Lo studio rivela che in media i ritardi nell’espletamento delle attività doganali costano giornalmente circa 4.221.000 Euro, molto di più se si considerano poi i ritardi dovuti ai blocchi dei terminal per problemi metereologici, agitazioni sindacali, inefficienze.

Se si tiene conto che i volumi movimentati quest’anno dovrebbero attestarsi complessivamente intorno ai 2 milioni di teus il danno è tutt’altro che trascurabile.

Il Presidente degli Spedizionieri Piero Lazzari sostiene la necessità di una Carta dei Servizi “che obblighi ogni operatore dello scalo a svolgere attività in tempi certi”.
Si tratta sicuramente di un’iniziativa auspicabile, solo se dalle dichiarazioni pubbliche si passasse alle relative traduzioni pratiche.
Ad esempio si potrebbe ricordare ai principali operatori portuali (trasportatori, operatori doganali, terminals) che per avere una certa qualità del servizio il personale dovrebbe essere ben formato e remunerato.
La qualità sovente pessima del personale spesso dipende dalle piccole dimensioni e dall’organizzazione approssimativa di molte società dell’indotto portuale; a cominciare proprio dagli spedizionieri doganali, società dove il turnover del personale è altissimo.
D’altro canto il gap tra le mansioni direttive/commerciali e quelle operative è ancora troppo grande per permettere un adeguato reclutamento di laureati nel settore.
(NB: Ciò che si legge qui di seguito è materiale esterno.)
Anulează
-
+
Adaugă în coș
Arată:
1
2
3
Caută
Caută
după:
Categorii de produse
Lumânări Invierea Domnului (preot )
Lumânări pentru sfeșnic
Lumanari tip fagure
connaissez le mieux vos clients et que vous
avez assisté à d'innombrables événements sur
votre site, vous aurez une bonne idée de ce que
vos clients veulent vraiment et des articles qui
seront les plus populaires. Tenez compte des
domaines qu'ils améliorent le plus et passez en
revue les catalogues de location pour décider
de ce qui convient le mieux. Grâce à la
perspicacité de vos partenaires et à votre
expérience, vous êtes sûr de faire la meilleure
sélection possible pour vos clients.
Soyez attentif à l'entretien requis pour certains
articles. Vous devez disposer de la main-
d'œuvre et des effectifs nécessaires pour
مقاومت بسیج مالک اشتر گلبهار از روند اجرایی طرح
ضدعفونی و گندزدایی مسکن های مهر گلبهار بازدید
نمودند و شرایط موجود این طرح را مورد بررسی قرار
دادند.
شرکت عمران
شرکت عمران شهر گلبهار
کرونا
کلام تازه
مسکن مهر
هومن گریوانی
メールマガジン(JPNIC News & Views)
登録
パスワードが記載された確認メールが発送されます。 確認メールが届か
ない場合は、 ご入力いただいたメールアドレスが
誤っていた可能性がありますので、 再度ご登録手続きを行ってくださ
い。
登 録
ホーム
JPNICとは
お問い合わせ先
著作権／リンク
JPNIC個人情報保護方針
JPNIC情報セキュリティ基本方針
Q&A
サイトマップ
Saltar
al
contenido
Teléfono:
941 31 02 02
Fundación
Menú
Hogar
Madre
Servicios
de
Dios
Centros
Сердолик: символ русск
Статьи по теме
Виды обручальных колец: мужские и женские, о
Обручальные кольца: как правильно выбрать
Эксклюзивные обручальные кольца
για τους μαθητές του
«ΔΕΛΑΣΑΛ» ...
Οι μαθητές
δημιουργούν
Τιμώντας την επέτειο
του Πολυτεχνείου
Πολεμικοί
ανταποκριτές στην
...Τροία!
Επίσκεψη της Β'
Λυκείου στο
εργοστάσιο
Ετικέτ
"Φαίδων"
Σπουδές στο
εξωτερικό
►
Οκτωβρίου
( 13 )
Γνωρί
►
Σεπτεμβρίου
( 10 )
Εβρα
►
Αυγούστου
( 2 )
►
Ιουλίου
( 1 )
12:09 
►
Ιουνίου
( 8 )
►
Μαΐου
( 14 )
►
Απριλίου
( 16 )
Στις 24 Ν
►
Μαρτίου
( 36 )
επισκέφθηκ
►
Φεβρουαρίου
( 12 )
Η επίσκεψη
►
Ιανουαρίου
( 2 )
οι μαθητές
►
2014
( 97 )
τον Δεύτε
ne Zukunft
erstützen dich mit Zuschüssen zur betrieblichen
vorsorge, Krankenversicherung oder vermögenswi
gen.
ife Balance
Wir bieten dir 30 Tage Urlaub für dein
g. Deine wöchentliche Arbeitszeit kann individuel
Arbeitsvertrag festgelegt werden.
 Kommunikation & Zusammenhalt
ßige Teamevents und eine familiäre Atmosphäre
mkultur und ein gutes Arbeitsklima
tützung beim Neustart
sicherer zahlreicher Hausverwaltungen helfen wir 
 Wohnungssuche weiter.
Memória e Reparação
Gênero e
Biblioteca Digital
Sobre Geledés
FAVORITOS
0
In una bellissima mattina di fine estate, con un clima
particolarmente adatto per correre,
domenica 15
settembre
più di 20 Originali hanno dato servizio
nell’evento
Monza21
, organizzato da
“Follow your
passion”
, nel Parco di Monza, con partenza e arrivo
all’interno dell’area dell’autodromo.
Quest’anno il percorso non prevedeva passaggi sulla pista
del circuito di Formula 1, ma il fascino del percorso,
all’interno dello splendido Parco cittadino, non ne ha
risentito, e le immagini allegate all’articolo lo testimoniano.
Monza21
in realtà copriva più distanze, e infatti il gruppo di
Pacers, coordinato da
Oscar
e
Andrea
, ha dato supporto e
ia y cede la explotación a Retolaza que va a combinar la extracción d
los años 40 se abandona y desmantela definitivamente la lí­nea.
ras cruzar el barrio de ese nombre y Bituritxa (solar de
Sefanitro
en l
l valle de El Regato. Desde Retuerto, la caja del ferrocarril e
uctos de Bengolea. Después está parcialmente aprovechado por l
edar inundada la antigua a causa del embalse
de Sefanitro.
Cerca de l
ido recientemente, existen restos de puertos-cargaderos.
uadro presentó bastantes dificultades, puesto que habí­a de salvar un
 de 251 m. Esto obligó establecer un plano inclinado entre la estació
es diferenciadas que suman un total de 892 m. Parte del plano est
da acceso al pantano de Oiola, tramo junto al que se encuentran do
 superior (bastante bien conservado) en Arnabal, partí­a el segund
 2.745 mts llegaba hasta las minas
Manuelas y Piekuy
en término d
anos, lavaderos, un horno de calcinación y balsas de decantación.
La formazione non dovrebbe solo limitarsi ai Master in Logistica ma finalmente concentrarsi sulla valorizzazione delle figure professionali intermedie che costituiscono la base del lavoro giornaliero.

Infine una breve postilla sui terminals.

I terminal genovesi non brillano certo per l’offerta di strumenti informatici utili a migliorare il servizio portuale.
Il porto di La Spezia, benché congestionato e di ben più piccole dimensioni, offre da ormai molto tempo un sito internet fruibile e utile agli operatori, finalizzato anche al risparmio dei costi.
Si tratta certamente di una bella lezione dei tanto “odiati” cugini spezzini.
Quando si potrà avere la stessa cosa a Genova?
In pieno dibattito sulle infrastrutture quando sarò possibile superare anche da noi l’era del fax o, come dicono molti del settore, l’era della carta della focaccia?